A Mexican journalist who sought asylum in the United States in 2008 was arrested by U.S. immigration agents this week and told he would be deported, though an appeals board temporarily halted his removal Friday — sparing his life for now, he said.
Emilio Gutierrez, 54, who in October received a press freedom award from the National Press Club in Washington, said he and his 24-year-old son, Oscar, were taken into custody by Immigration and Customs Enforcement (ICE) on Thursday while trying to enter an appeal to their asylum claim.
“We can’t go back to Mexico. They’ll kill us,” Gutierrez said, using his attorney’s cellphone to speak from an ICE detention center in Sierra Blanca, Texas.
Gutierrez said he and his son fled northern Mexico’s Chihuahua state in 2008 after he published stories exposing the abuses committed by soldiers who robbed and extorted residents in his hometown, Ascención, a notorious drug trafficking hub.
After soldiers ransacked his home, Gutierrez said he learned his name appeared on a military “kill list,” so he fled across the border into Texas with his then-teeange son.
In July, after living nine years in the United States, Gutierrez’s asylum request was denied, and an appeal was rejected in early November. His attorney, Eduardo Beckett, said Gutierrez and his son were handcuffed and jailed Thursday when they presented themselves at an ICE processing center to enter an emergency appeal.
“I’ll go anywhere in the world,” Gutierrez said. “Any place is safer for me than Mexico.”
In a statement Friday, ICE officials said Gutierrez remains in custody pending a decision on his appeal. “Immigration judges in these courts make decisions based on the merits of each individual case,” the statement said.
With drug-related violence at record levels, Mexico has become one of the world’s most dangerous countries for the press, according to the New York-based Committee to Protect Journalists. More than 40 Mexican reporters have been murdered since 1992 for performing their jobs, including at least five this year. Only Iraq and Syria were more dangerous for the press in 2017, according to CPJ.

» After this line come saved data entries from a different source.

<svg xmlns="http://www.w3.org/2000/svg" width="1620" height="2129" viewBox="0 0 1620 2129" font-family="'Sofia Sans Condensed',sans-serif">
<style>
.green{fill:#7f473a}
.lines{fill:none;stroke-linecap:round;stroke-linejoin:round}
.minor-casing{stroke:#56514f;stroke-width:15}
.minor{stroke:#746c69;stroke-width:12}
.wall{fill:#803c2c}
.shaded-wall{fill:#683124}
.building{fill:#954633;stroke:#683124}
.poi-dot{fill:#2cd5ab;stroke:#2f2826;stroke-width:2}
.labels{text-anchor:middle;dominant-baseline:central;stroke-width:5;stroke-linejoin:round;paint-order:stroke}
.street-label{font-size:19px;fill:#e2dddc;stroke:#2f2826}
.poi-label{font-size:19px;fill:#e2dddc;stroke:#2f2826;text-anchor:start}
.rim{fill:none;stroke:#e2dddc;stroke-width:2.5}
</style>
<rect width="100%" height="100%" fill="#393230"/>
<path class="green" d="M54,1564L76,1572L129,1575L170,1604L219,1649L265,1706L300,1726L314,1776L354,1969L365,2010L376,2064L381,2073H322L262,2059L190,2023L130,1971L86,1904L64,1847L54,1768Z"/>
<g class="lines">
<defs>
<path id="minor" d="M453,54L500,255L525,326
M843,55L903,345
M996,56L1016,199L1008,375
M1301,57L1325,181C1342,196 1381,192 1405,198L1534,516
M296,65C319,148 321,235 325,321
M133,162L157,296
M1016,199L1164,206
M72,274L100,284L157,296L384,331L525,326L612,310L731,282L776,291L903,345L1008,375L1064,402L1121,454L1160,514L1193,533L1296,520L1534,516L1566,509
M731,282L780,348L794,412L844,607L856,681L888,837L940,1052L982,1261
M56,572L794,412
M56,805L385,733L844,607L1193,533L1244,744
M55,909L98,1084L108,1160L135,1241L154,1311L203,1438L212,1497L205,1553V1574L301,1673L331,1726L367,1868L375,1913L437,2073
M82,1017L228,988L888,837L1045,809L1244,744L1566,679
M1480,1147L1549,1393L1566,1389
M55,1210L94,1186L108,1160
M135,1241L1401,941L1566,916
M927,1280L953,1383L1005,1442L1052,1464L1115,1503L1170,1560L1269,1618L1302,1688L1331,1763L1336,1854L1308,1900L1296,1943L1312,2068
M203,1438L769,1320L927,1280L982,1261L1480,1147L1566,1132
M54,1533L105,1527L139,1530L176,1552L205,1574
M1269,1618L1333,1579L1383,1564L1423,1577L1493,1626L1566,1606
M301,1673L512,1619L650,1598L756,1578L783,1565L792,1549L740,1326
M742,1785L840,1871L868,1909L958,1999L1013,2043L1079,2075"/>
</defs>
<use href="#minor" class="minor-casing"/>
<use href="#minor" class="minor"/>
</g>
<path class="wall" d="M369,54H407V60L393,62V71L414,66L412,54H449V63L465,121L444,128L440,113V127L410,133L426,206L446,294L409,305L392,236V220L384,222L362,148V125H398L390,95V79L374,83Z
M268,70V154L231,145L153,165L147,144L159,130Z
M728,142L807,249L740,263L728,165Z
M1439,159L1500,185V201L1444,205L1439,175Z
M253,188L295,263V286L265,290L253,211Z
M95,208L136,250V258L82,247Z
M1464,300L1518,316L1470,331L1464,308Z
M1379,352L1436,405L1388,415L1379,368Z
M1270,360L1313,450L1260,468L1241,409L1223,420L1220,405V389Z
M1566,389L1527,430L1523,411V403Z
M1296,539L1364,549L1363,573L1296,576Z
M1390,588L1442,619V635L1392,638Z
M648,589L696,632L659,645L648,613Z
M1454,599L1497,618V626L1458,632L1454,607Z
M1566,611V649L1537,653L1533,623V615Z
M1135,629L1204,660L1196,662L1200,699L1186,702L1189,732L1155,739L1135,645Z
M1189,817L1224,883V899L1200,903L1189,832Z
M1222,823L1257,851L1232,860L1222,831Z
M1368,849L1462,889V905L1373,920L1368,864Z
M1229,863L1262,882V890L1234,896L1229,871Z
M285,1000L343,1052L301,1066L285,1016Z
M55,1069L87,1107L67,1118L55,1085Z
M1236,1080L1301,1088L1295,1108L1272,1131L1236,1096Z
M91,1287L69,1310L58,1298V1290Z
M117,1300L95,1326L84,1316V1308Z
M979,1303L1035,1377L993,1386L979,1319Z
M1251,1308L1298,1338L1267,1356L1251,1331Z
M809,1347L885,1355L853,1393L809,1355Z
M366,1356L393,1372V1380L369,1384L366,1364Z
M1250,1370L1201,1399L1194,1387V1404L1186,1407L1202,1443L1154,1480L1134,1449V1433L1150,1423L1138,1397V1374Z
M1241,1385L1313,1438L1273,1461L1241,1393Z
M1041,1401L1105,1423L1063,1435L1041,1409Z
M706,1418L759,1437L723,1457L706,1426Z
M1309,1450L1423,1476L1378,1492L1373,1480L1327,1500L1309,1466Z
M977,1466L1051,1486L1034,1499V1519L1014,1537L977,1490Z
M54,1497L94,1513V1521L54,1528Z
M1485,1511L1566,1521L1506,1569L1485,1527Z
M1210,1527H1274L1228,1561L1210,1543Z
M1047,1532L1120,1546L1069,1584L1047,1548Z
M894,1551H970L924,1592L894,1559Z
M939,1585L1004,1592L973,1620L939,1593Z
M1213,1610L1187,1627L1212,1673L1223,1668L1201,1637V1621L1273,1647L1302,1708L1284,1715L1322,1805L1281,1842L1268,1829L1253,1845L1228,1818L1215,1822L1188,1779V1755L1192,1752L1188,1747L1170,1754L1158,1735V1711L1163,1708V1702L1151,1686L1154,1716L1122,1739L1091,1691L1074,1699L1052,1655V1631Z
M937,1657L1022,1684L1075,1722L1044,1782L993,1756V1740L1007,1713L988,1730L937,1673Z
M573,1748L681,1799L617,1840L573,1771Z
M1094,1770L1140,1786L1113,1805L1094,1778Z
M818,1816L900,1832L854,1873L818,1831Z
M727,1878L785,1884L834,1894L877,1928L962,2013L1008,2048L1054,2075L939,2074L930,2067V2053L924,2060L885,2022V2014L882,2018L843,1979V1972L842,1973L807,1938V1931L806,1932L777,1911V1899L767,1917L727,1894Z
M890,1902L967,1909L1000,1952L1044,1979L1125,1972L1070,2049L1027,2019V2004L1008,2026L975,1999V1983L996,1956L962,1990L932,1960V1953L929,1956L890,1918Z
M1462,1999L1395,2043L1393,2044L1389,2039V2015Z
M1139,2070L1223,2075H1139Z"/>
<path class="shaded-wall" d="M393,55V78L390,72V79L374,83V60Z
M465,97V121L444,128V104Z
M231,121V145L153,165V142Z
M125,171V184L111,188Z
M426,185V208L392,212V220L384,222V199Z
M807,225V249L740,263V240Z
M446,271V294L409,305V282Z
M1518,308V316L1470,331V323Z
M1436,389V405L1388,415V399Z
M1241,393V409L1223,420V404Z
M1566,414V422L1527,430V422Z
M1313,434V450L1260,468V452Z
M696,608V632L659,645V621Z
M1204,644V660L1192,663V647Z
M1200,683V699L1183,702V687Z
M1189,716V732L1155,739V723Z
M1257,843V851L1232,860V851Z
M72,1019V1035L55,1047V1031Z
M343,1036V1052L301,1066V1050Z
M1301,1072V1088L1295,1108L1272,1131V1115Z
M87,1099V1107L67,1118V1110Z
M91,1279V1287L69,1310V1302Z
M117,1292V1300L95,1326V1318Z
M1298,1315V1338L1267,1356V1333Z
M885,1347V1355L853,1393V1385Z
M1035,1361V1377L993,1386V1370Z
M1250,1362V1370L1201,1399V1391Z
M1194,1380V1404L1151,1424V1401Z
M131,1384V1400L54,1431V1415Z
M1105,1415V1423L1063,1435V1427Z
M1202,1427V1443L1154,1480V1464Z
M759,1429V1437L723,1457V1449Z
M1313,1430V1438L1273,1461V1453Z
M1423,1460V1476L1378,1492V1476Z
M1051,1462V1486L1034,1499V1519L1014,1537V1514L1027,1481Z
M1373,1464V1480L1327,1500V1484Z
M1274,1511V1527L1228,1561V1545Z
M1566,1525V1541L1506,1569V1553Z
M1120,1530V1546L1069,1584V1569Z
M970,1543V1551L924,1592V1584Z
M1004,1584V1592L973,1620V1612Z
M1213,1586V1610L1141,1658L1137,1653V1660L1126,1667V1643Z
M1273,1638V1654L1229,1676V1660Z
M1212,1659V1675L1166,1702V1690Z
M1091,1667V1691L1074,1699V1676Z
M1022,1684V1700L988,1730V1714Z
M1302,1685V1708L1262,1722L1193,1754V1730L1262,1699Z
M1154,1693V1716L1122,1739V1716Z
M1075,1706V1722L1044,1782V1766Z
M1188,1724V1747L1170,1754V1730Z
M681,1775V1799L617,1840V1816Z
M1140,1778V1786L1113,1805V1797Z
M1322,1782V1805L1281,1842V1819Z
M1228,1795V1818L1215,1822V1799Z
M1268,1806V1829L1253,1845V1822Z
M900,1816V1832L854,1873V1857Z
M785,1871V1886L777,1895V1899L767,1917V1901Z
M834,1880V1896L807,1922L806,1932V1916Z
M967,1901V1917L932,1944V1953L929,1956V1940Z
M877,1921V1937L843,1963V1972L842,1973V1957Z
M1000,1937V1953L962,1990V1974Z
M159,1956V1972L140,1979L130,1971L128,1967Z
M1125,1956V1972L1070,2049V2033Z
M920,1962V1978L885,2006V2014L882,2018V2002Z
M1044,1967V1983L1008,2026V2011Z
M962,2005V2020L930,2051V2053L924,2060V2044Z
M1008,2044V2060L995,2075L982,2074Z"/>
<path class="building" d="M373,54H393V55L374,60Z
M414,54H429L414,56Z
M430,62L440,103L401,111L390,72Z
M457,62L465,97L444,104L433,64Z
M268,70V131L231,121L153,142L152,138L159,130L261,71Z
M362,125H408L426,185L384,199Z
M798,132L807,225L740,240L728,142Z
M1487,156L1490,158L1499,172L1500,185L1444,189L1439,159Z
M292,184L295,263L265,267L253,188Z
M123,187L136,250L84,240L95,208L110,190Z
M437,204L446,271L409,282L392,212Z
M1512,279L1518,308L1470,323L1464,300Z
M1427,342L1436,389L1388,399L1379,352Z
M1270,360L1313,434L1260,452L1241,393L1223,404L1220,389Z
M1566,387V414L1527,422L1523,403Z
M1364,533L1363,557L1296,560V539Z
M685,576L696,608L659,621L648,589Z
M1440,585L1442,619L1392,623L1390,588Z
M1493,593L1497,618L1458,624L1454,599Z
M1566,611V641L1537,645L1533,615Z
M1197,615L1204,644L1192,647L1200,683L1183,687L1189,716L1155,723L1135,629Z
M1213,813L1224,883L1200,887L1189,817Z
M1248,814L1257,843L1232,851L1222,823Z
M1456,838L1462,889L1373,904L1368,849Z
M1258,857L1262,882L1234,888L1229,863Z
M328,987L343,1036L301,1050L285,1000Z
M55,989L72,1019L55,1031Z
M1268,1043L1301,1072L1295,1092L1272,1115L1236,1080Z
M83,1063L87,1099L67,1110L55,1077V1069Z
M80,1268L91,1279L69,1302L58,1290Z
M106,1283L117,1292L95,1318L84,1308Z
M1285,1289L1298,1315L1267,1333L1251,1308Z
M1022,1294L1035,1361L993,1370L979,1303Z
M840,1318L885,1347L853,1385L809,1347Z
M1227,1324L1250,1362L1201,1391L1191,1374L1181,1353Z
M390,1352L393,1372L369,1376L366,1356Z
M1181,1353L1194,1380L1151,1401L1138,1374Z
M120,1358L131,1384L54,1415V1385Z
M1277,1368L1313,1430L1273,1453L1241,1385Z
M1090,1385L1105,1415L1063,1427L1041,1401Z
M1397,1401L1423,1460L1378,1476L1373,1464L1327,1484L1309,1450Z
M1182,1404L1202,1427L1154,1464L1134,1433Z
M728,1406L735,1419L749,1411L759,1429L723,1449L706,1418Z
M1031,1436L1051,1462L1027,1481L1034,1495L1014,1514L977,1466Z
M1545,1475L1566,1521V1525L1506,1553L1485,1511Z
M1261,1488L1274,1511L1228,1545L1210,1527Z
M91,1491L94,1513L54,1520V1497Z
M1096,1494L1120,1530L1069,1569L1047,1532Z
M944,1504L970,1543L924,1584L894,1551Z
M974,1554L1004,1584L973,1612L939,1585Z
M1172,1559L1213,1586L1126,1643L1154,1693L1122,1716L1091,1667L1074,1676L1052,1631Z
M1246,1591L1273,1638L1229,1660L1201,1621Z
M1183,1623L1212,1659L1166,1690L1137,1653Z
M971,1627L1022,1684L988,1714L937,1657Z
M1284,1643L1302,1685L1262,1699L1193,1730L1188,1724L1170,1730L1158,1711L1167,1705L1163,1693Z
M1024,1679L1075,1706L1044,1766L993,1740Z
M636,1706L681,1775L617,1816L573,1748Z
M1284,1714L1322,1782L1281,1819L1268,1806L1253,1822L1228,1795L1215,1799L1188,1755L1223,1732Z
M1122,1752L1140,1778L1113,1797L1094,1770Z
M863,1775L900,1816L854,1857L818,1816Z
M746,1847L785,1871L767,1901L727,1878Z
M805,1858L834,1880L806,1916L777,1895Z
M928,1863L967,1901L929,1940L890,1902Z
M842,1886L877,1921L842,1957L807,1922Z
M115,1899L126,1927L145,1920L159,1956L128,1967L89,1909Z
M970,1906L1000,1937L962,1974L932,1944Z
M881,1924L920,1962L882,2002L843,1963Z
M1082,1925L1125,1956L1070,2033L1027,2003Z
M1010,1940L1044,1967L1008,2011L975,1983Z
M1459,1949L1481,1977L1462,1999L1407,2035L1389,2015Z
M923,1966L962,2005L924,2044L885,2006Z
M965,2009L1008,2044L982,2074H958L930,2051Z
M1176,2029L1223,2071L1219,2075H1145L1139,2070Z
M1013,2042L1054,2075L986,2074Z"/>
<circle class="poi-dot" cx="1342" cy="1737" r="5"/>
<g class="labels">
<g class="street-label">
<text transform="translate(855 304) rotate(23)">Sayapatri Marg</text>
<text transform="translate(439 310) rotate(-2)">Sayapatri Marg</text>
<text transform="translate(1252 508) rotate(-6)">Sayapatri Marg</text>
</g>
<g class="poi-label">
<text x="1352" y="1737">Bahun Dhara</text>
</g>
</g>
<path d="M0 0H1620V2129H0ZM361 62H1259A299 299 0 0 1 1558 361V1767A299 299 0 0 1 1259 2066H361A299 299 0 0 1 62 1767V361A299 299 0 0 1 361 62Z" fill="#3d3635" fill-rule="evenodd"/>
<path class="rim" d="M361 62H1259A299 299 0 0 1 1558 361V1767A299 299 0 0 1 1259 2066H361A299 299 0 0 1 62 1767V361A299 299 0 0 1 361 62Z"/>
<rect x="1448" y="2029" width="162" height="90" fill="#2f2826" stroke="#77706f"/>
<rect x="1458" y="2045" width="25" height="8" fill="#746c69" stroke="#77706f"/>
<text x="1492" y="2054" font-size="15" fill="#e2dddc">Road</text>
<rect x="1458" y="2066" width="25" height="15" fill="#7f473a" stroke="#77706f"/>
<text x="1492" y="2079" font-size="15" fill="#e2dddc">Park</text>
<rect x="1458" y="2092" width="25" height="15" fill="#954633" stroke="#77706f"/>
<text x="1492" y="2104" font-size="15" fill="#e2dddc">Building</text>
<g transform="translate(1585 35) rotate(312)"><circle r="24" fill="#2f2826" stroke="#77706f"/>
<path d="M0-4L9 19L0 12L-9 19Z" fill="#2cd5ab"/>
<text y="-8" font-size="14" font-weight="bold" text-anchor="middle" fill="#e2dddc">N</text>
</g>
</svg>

Journalists working in small towns plagued by drug cartel violence are especially vulnerable, but the dead have included staffers at some of Mexico’s leading publications.
Bill McCarren, the executive director of the National Press Club, said the organization gave Gutierrez this year’s press freedom award to draw attention to the plight of Mexico’s imperiled journalists. McCarren was alarmed to find out ICE agents were trying to send Gutierrez back to a place where his life would be in danger.
“This is a critical, existential issue for Emilio, but also a critical issue for all journalists in Mexico,” McCarren said in an interview. “It’s a concern for us that the United States, that stands for free press as a bedrock principle of our democracy, would not make a place for him here when he’s so clearly at risk.”
Earlier this year, U.S. authorities denied asylum to another Mexican reporter, Martín Méndez Pineda, who fled death threats after writing about similar military abuses. After months in U.S. immigration detention, his asylum request was denied and he consented to deportation.
The Mexico representative of the Committee to Project Journalists, Jan-Albert Hootsen, said the Mexican government has responded to public pressure over the killings by setting up new safeguards, including temporary housing in Mexico City for journalists under threat.
But Hootsen said his organization cautions reporters against seeking asylum in the United States because the requests are likely to be denied. “The United States is obviously the place that first comes to mind for Mexican reporters who need to flee the country,” said Hootsen, “so it’s important for U.S. authorities to take their claims seriously and give them a fair hearing.”